[START OF DATA EXTRACT]

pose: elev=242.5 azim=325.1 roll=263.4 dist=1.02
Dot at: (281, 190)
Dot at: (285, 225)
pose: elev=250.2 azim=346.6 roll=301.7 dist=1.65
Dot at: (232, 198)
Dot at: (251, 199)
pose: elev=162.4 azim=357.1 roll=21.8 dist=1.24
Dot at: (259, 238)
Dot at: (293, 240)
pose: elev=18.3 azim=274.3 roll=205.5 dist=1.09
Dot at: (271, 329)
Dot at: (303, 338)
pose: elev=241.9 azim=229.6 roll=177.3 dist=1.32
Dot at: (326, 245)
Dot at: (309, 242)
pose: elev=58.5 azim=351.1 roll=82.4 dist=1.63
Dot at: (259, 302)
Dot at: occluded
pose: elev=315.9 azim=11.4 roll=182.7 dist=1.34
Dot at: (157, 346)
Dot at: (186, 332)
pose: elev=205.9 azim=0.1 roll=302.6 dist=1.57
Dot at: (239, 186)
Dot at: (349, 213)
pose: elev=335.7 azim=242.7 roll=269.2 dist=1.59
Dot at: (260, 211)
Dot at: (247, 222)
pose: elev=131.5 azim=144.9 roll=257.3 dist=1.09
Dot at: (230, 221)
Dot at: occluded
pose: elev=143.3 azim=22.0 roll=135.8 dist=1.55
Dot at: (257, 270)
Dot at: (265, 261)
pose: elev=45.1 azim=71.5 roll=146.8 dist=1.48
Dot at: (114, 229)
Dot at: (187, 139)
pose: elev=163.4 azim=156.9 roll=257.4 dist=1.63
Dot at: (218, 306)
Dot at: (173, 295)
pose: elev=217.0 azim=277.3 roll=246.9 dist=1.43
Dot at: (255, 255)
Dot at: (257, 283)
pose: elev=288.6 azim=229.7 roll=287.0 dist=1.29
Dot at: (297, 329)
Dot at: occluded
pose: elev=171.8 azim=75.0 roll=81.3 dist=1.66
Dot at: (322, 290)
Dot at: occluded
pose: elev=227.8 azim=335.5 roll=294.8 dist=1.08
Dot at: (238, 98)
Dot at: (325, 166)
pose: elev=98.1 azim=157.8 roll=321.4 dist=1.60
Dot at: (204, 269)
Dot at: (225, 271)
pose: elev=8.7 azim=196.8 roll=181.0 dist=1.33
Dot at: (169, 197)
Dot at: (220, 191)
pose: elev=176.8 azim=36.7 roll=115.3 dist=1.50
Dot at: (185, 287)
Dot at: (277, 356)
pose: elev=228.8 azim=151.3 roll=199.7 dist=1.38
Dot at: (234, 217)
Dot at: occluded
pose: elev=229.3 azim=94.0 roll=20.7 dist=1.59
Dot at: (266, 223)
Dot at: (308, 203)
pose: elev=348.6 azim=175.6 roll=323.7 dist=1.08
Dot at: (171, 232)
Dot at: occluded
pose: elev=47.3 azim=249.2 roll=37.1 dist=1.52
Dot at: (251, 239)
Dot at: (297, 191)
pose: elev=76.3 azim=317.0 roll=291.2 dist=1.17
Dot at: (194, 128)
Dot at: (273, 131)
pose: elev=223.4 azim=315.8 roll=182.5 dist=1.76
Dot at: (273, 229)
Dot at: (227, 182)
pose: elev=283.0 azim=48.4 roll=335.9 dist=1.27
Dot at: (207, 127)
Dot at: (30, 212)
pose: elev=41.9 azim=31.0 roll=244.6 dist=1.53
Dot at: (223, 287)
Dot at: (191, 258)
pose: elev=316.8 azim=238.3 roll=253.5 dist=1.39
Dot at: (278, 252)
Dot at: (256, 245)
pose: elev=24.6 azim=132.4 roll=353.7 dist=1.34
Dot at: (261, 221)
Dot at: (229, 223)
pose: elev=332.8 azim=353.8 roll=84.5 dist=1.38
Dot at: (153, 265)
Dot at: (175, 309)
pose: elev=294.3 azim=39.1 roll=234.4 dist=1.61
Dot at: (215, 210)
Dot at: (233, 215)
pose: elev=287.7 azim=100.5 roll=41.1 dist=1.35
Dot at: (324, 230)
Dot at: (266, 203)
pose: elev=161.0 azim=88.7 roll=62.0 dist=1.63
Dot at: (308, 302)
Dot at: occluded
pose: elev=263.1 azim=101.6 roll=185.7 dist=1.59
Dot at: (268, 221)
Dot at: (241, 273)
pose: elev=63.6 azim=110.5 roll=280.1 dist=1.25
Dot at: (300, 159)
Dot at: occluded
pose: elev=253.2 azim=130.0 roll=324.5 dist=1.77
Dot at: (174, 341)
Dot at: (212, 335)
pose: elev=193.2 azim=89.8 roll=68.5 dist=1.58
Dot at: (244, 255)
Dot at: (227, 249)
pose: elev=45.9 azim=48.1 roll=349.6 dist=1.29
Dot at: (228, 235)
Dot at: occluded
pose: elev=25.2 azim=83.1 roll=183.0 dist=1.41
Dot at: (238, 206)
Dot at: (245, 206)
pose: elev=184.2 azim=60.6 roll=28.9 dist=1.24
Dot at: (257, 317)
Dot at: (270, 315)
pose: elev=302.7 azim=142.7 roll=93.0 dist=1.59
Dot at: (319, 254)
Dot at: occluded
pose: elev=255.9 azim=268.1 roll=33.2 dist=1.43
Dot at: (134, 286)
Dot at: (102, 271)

[END OF DATA EXTRACT]

DIRECTION
Starting with the line that contains "pose: elev=294.3 azim=39.1" and going on through the line that contains "Dot at: (241, 273)", swap "dist" for "distance" and leave everything else in those lines unchanged. Give back only those lines.

SOLUTION BELOW
pose: elev=294.3 azim=39.1 roll=234.4 distance=1.61
Dot at: (215, 210)
Dot at: (233, 215)
pose: elev=287.7 azim=100.5 roll=41.1 distance=1.35
Dot at: (324, 230)
Dot at: (266, 203)
pose: elev=161.0 azim=88.7 roll=62.0 distance=1.63
Dot at: (308, 302)
Dot at: occluded
pose: elev=263.1 azim=101.6 roll=185.7 distance=1.59
Dot at: (268, 221)
Dot at: (241, 273)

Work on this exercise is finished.